#### RECORDS FOR THIS EXERCISE:
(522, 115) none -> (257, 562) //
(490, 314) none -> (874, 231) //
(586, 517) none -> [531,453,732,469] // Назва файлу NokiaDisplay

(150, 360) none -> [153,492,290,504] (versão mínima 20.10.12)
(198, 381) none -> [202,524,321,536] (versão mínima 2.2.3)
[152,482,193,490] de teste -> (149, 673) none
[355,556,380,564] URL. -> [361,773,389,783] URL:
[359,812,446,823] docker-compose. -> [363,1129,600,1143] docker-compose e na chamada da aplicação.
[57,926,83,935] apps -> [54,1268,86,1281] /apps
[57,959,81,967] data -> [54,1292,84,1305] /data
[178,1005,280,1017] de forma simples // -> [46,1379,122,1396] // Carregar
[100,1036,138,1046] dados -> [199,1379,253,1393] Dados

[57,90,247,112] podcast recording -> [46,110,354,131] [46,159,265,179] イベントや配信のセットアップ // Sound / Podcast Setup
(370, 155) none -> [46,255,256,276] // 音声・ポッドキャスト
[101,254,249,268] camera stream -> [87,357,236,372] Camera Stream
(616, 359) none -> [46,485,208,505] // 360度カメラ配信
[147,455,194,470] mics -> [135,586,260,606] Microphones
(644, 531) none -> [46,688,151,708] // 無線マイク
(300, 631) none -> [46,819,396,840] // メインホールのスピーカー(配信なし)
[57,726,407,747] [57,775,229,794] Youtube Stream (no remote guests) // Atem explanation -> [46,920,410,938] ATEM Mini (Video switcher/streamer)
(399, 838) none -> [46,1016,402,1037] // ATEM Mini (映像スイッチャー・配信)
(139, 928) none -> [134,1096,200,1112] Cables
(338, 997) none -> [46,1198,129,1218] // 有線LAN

#### PROBLEM DESCRIPTION:
Copy out each line of the records where the word "mínima" appears.

#### WRITTEN ANSWER:
(150, 360) none -> [153,492,290,504] (versão mínima 20.10.12)
(198, 381) none -> [202,524,321,536] (versão mínima 2.2.3)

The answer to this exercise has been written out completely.